**Directions**
From the records below, copy out each line that has the word "linejoin".

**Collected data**
○ ○ ○ ○ ○ ○ ○
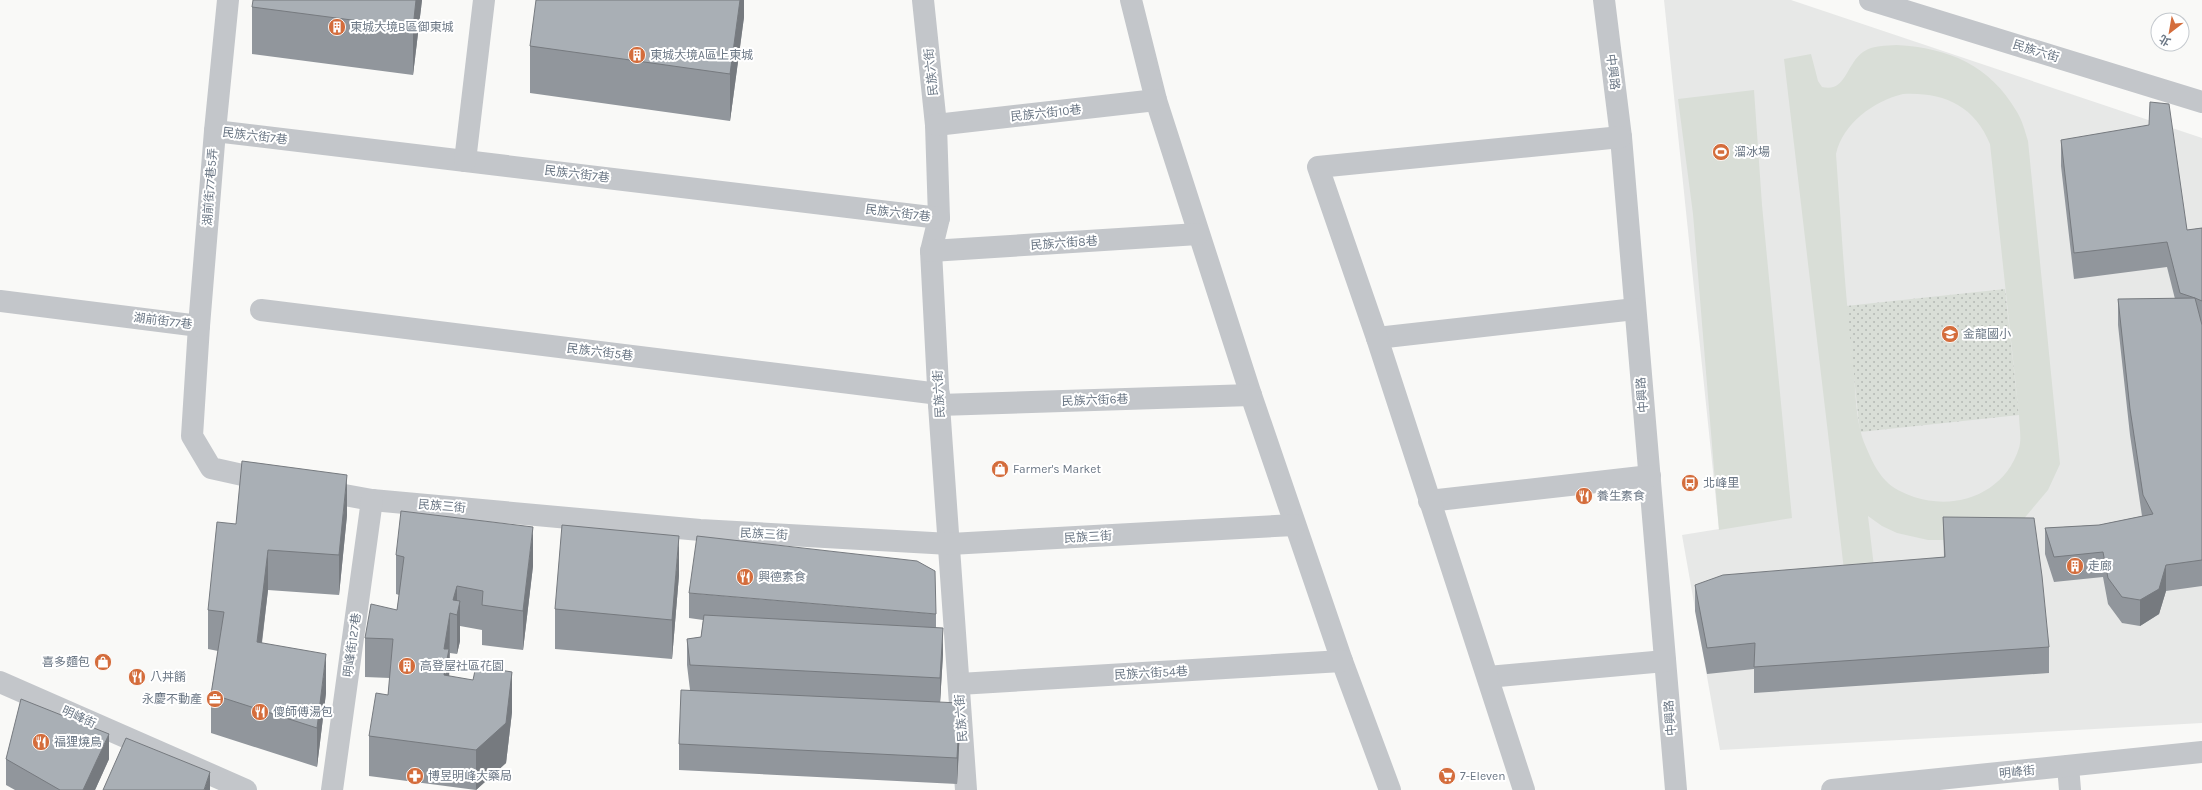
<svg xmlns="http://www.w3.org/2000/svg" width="2202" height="790" viewBox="0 0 2202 790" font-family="Karla,'Noto Sans TC',sans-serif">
  <defs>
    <pattern id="grass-dots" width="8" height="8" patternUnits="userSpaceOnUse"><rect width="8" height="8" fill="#d9ded7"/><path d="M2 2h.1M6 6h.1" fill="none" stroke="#b4b9b4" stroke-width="1.8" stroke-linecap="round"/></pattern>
  </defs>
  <rect width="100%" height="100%" fill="#f9f9f7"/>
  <polygon fill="#e7e8e7" points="1664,0 1791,0 2202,138 2202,723 1720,750 1682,535 1719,529"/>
  <polygon fill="url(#grass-dots)" points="2005,289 2019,415 1860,432 1846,306"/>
  <g fill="#d9ded7" fill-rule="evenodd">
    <path d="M1897,45C1949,48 1990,65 2017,112C2022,120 2025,131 2028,141L2060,464L2048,490L2022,521L1943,540H1928L1897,533L1882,526L1868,516L1876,584L1846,587L1784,59L1811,54L1818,81L1822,87C1846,93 1846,64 1863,52C1873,45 1886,46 1897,45ZM1903,94C1943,92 1974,105 1990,144L2019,415C2019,425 2022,439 2019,448C2005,493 1957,511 1914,497C1904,493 1893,489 1886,481C1877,472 1871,459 1866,447C1855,422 1856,392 1853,364C1845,294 1841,224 1836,154C1843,123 1874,101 1903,94Z"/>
    <polygon points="1754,90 1762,205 1792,518 1719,530 1693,214 1678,99"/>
  </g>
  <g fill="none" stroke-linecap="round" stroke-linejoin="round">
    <g stroke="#c3c6ca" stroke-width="22">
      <polyline points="923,0 936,125 939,218 931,251 939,405 966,790"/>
      <polyline points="1131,0 1156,100 1251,395 1342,661 1390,790"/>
      <polyline points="1604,0 1621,137 1676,790"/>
      <polyline points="1870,0 2202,102"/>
      <polyline points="936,125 1156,100"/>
      <polyline points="215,131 939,218"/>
      <polyline points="465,161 484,0"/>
      <polyline points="931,251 1198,234"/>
      <polyline points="0,301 199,326 192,436 211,468 269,481"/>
      <polyline points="261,310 939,394"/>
      <polyline points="199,326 215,131 228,0"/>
      <polyline points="1377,338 1635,309"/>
      <polyline points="939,405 1251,395"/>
      <polyline points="317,490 372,500 700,530 950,544 1294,525"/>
      <polyline points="1429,501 1650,476"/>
      <polyline points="1488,677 1665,661"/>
      <polyline points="0,682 246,790"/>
      <polyline points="959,684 1342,661"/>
      <polyline points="2068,766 2070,790"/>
      <polyline points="332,790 372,500"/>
      <polyline points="1524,790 1377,338 1318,167 1621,137"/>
      <polyline points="1832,790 2202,752"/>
    </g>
  </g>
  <g fill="#91969c">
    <polygon points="422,0 413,75 252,54 252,7"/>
    <polygon points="744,0 744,17 730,121 530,93 530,46"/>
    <polygon points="2061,140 2187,230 2202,228 2202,586 2166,591 2159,614 2140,626 2122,623 2108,604 2103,577 2054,582 2045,554 2045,528 2099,525 2142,516 2130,435 2118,325 2118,299 2175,299 2167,267 2074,279 2061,166"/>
    <polygon points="347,515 339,595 268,590 262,643 326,693 317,767 211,733 211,694 218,651 208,649 208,610 236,524"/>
    <polygon points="1943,517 2049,647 2049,673 1754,693 1754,669 1707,674 1695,611 1695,585 1944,557"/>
    <polygon points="396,555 533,566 523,650 482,645 482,630 460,626 460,641 457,654 450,653 449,676 512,712 506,763 476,790 369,776 369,736 388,695 390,678 365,677 365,638 397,610 399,595 396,594"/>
    <polygon points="679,575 672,659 555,649 555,609"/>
    <polygon points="689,593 936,614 936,627 943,654 940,702 960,729 957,784 679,770 679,744 690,690 687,665 687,639 701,637 703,620 689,618"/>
    <polygon points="6,759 109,759 95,790 15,790 6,785"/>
  </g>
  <g fill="#767a7f">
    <polygon points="416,0 422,0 413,75 413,28"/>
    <polygon points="740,0 744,0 744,17 730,121 730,74"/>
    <polygon points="347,475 347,515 339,595 339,555"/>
    <polygon points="533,527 533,566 523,650 523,611"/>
    <polygon points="679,536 679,575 672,659 672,620"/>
    <polygon points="268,550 268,590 257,681 257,642"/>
    <polygon points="2166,565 2166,591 2159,614 2140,626 2140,600"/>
    <polygon points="457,586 457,613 460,601 460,641 457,654 457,615 453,600"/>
    <polygon points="450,613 449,689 444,715 444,649"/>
    <polygon points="943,628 943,654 940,704 940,678"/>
    <polygon points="326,654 326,693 317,767 317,728"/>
    <polygon points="512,672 512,712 506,763 476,790 476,750"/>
    <polygon points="960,703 960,729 957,784 957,758"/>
    <polygon points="109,734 109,759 95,790 83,790"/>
    <polygon points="210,772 210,790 204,790"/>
  </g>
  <g fill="#a9afb5" stroke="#767a7f">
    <polygon points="253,0 416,0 413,28 252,7"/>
    <polygon points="536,0 740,0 730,74 530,46"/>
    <polygon points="2150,102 2169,104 2187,230 2202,228 2202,301 2195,298 2202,325 2202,560 2166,565 2159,589 2140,600 2122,597 2108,578 2103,552 2054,557 2045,528 2099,525 2153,514 2143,495 2130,409 2118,299 2195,298 2180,293 2167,242 2074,253 2061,140 2149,125"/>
    <polygon points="242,461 347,475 339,555 268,550 257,642 326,654 317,728 211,694 224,612 208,610 217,522 236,524"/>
    <polygon points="401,511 533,527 523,611 482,605 483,591 457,586 453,600 460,601 457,615 450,613 444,649 449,649 444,675 473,680 476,666 512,672 506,723 476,750 369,736 376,693 388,695 393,639 365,638 371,604 397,610 404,557 396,555"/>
    <polygon points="1943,517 2034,518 2042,576 2049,647 1754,667 1755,643 1707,648 1695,585 1723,575 1945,557"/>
    <polygon points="562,525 679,536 672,620 555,609"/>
    <polygon points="697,536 917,561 935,571 936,614 689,593"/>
    <polygon points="704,615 943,628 940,678 690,665 687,639 701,637"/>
    <polygon points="681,690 960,703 957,758 679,744"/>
    <polygon points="21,699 109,734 83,790 60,790 6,759"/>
    <polygon points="126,738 210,772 204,790 103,790"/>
  </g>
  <defs>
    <symbol id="building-disc" viewBox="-11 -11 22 22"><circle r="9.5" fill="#d46d3c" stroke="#fff"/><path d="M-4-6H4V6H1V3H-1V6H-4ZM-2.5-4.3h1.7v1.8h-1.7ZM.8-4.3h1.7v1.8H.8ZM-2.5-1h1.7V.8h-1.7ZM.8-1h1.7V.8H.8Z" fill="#fff"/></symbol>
    <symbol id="stadium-disc" viewBox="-11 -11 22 22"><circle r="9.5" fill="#d46d3c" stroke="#fff"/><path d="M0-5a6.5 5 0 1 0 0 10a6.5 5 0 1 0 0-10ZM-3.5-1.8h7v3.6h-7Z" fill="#fff"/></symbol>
    <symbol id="school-disc" viewBox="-11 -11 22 22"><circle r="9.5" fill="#d46d3c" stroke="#fff"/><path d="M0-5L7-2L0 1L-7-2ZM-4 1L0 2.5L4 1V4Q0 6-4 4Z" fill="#fff"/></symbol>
    <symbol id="shop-disc" viewBox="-11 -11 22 22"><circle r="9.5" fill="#d46d3c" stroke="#fff"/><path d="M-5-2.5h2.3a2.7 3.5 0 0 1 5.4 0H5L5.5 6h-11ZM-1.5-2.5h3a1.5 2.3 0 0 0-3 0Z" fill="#fff"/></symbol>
    <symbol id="bus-disc" viewBox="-11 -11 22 22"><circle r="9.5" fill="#d46d3c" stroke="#fff"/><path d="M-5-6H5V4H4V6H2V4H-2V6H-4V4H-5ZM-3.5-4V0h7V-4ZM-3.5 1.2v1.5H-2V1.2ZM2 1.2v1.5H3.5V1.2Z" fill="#fff"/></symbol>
    <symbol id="restaurant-disc" viewBox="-11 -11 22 22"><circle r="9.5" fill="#d46d3c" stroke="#fff"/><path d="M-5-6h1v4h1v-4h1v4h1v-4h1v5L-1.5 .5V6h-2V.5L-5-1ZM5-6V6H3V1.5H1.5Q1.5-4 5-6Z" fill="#fff"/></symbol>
    <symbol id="office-disc" viewBox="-11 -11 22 22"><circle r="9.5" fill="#d46d3c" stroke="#fff"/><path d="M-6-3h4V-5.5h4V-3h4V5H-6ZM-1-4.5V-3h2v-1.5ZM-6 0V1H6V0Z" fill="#fff"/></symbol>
    <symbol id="pharmacy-disc" viewBox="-11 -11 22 22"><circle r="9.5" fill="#d46d3c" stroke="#fff"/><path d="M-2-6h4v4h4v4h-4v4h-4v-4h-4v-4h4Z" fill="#fff"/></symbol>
    <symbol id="supermarket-disc" viewBox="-11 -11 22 22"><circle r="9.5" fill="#d46d3c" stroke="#fff"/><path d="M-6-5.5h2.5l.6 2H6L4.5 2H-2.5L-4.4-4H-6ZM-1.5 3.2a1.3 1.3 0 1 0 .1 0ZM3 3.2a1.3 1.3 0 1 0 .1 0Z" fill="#fff"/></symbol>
  </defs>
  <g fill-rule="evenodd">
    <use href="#building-disc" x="327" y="17" width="20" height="20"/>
    <use href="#building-disc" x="627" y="45" width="20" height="20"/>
    <use href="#stadium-disc" x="1711" y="142" width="20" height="20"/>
    <use href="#school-disc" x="1940" y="324" width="20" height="20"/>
    <use href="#shop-disc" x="990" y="459" width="20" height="20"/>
    <use href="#bus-disc" x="1680" y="473" width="20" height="20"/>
    <use href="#restaurant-disc" x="1574" y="486" width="20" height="20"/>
    <use href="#building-disc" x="2065" y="556" width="20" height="20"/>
    <use href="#restaurant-disc" x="735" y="567" width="20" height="20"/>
    <use href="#shop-disc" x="93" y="652" width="20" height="20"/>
    <use href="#building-disc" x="397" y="656" width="20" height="20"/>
    <use href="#restaurant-disc" x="127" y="667" width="20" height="20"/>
    <use href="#office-disc" x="205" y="689" width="20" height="20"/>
    <use href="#restaurant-disc" x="250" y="702" width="20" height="20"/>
    <use href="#restaurant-disc" x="31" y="732" width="20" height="20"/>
    <use href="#pharmacy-disc" x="405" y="766" width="20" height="20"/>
    <use href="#supermarket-disc" x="1437" y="766" width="20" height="20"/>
  </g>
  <g text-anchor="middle" stroke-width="4" stroke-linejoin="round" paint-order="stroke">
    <g font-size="12" fill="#6b7785" stroke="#fff" text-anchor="start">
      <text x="350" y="31">東城大境B區御東城</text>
      <text x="650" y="59">東城大境A區上東城</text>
      <text x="1734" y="156">溜冰場</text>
      <text x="1963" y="338">金龍國小</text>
      <text x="1013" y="473">Farmer's Market</text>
      <text x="1703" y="487">北峰里</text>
      <text x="1597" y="500">養生素食</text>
      <text x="2088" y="570">走廊</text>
      <text x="758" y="581">興德素食</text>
      <text x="90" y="666" text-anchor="end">喜多麵包</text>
      <text x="420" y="670">高登屋社區花園</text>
      <text x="150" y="681">八丼餚</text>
      <text x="202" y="703" text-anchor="end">永慶不動產</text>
      <text x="273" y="716">傻師傅湯包</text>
      <text x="54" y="746">福狸燒鳥</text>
      <text x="428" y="780">博昱明峰大藥局</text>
      <text x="1460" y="780">7-Eleven</text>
    </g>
    <g font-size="12" fill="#6b7785" stroke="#fff">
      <text transform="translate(2036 51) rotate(17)" y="4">民族六街</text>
      <text transform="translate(931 72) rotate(-96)" y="4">民族六街</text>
      <text transform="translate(1613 72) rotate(83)" y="4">中興路</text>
      <text transform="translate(1046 113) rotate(-6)" y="4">民族六街10巷</text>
      <text transform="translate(255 136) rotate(7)" y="4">民族六街7巷</text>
      <text transform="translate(577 174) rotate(7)" y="4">民族六街7巷</text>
      <text transform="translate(210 187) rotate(-86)" y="4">湖前街77巷5弄</text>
      <text transform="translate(898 213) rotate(7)" y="4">民族六街7巷</text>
      <text transform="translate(1064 243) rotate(-4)" y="4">民族六街8巷</text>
      <text transform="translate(163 321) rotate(7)" y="4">湖前街77巷</text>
      <text transform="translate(600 352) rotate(7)" y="4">民族六街5巷</text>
      <text transform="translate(939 394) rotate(-93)" y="4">民族六街</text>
      <text transform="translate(1642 395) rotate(-95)" y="4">中興路</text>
      <text transform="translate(1095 400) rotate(-2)" y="4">民族六街6巷</text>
      <text transform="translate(442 506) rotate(5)" y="4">民族三街</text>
      <text transform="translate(764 534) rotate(3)" y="4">民族三街</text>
      <text transform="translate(1088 537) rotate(-3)" y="4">民族三街</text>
      <text transform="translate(352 645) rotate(-82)" y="4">明峰街127巷</text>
      <text transform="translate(1151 673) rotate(-3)" y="4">民族六街54巷</text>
      <text transform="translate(79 717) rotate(24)" y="4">明峰街</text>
      <text transform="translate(961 718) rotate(-94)" y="4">民族六街</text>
      <text transform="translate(1670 718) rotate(-95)" y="4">中興路</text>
      <text transform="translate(2017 772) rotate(-6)" y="4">明峰街</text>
    </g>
  </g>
  <g transform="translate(2170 32) rotate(211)"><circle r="19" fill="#ffffff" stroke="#c4c9ce"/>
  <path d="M0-3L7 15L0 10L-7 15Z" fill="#d46d3c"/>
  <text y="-6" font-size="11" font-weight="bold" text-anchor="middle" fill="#6b7785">北</text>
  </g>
</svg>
○ ○ ○ ○ ○ ○ ○
**Written response**
  <g fill="none" stroke-linecap="round" stroke-linejoin="round">
  <g text-anchor="middle" stroke-width="4" stroke-linejoin="round" paint-order="stroke">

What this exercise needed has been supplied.